Case and point, join on a function instead of columns values.
When you ask Spark to join on column values it'll try to break the two data frames to different executors, based on the column values.
In this example it might send the age column values 1-1000 of the men and women data frames to the same executor while sending 1001-2000 of the data frames to a different executor and so on, Thus it'll join chunks of the data frame in parallel on each executor.
However, if Spark cannot tell in advance what are the join values, if the join is on a function, it has to push a copy of the right dataframe to all the executors and merge it as a cartesian multiplication. Not fun.
Consider the following Scala code:
test("join on column vs join on function"){
val men = createPersonDF("M",1000000)
val women = createPersonDF("F",1000000)
var startTs = System.currentTimeMillis()
// this taked ~3 seconds on my computer
var resultA = men.join(women,Seq("age")).collect
println(s"join col ${System.currentTimeMillis()-startTs}")

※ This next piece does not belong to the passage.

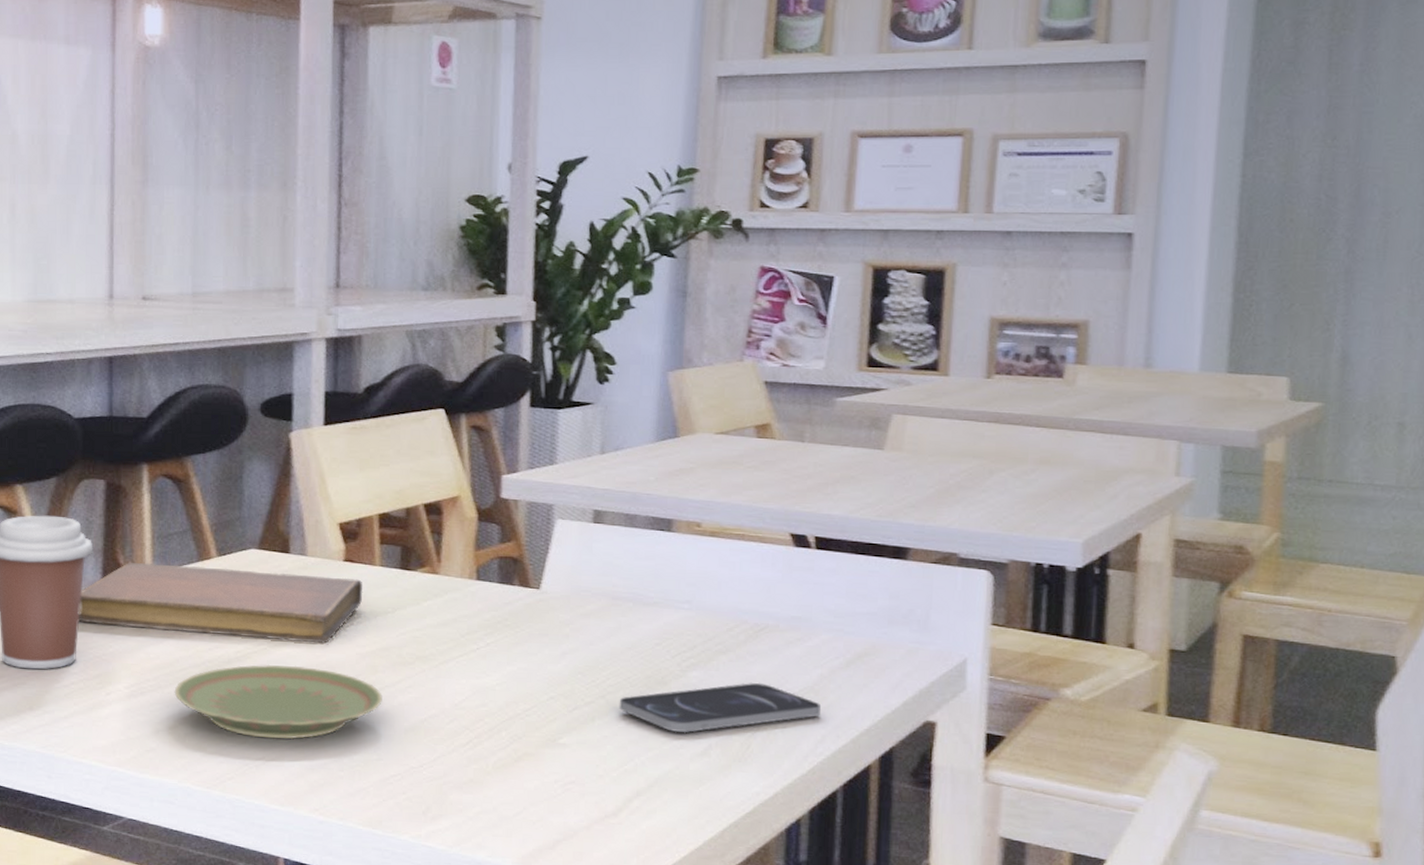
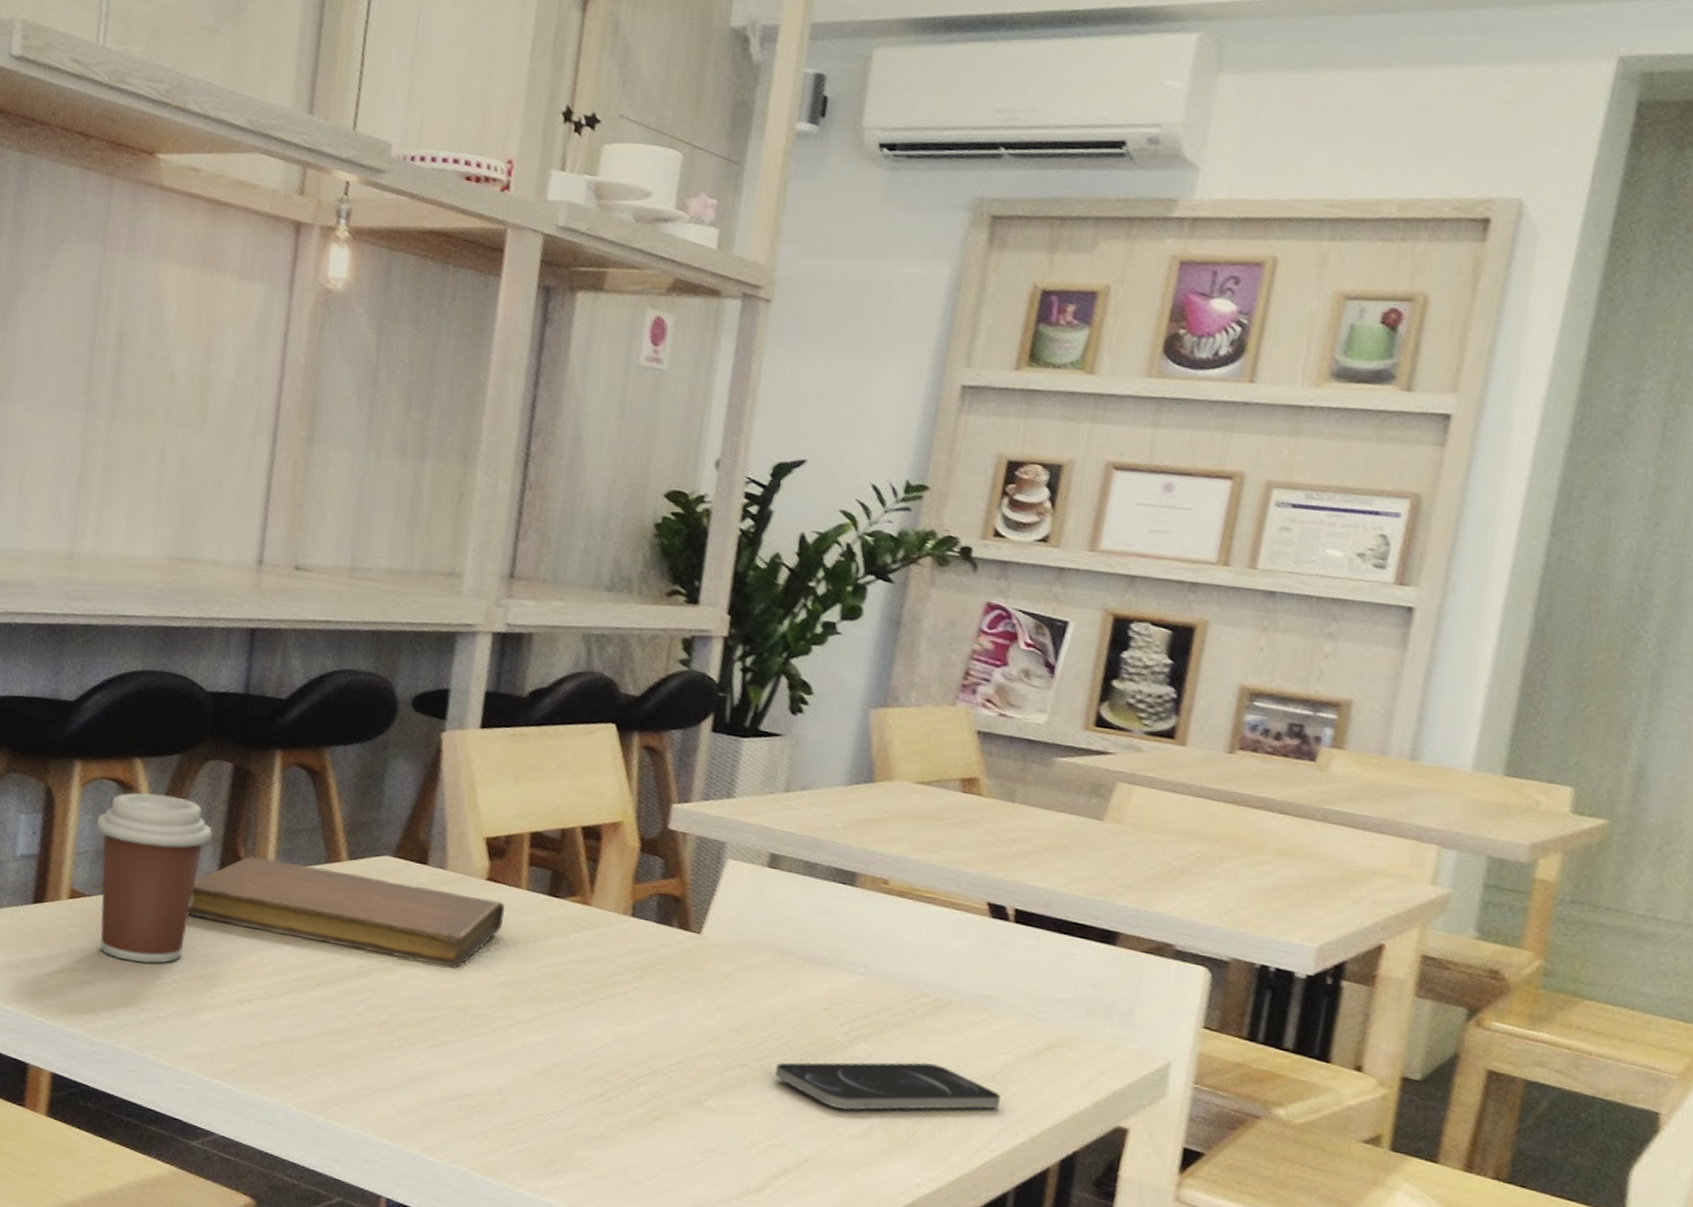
plate: present [174,664,382,740] -> none [284,981,514,1070]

startTs = System.currentTimeMillis()
val eqUDF = udf((a:Long,b:Long)=>fn.eq(a,b))
// this similar join will take about 20 minutes!

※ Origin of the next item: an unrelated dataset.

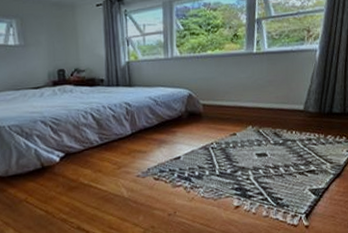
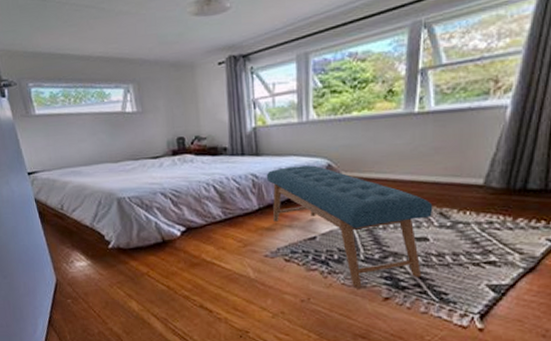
bench: none [138,95,270,199] -> present [266,165,433,287]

val resultB = men.join(women,eqUDF(men.col("age"),women.col("age"))).collect()
println(s"join function ${System.currentTimeMillis()-startTs}")
}
def createPersonDF(gender:String, n : Int) = {
sqlContext.createDataFrame(sc.parallelize(Range(1, n)

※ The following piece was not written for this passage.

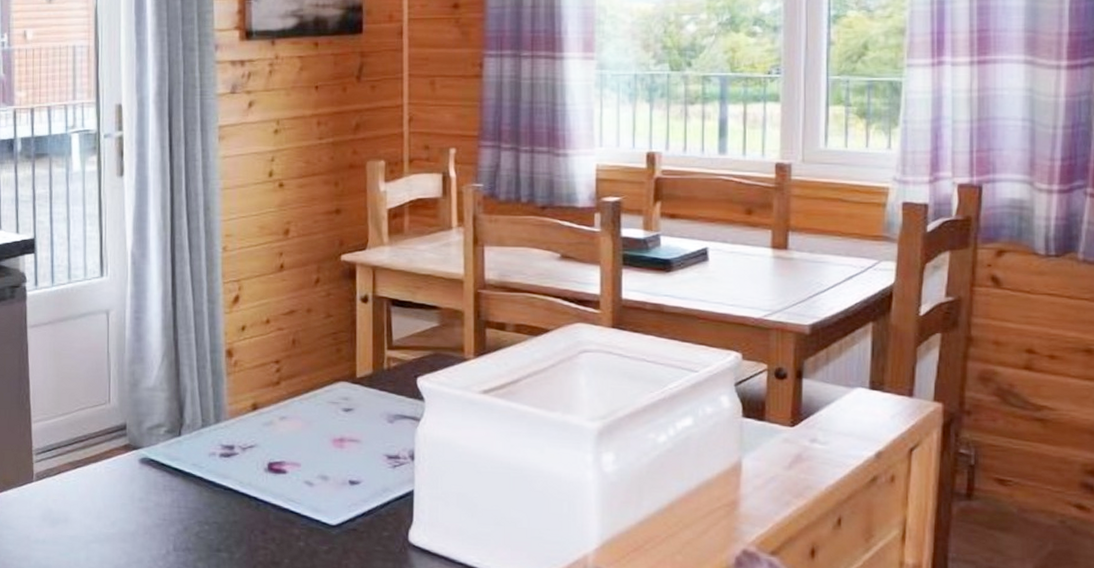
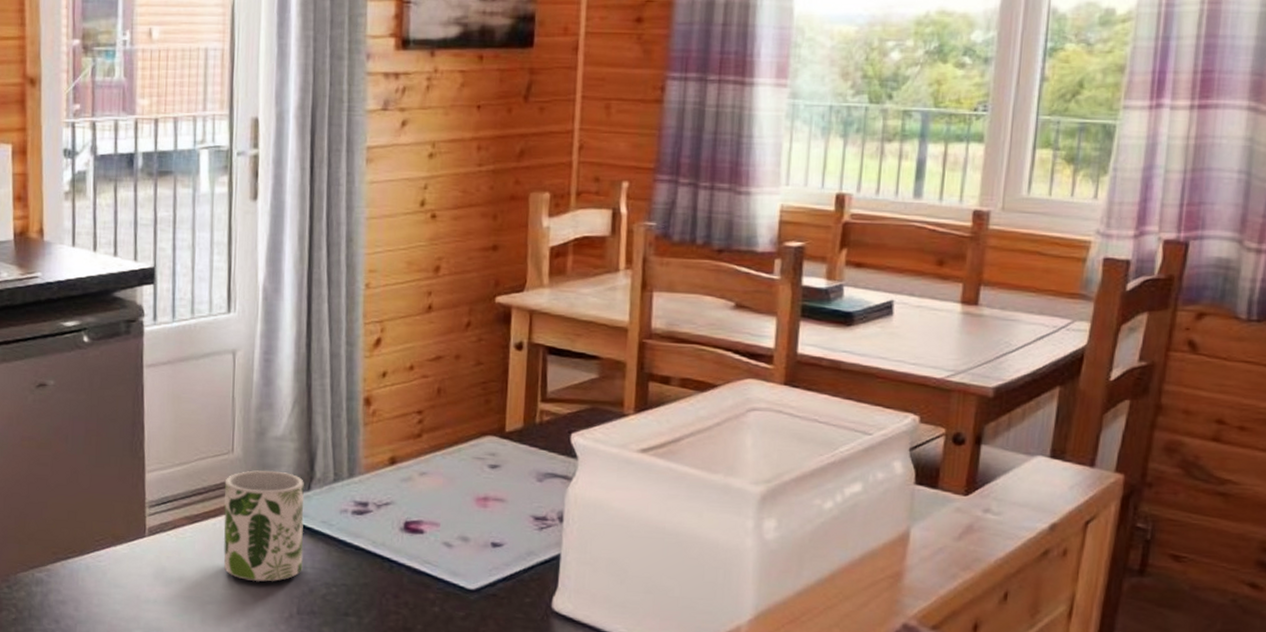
mug: none [103,418,177,521] -> present [223,470,304,582]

.map(x => Person("X" + x, x, gender))))
}
}
case class Person(name :String,age : Long, sex : String)
object fn {
def eq(a :Long, b:Long) = a==b
}
How bad is this?
On my dev computer (Mac pro, I7, 16GB) the first join took about 3 seconds while the other took about 20 minutes.
You can not always join on column values, sometimes there is a complex relationship between the data frames that requires a different approach.
In these cases you should look for a specific solution, perhaps, if one table is small you can use it as a lookup table, if both data frames are of similar structure you may want to union them and then iterate on the result data frame to produce a similar effect.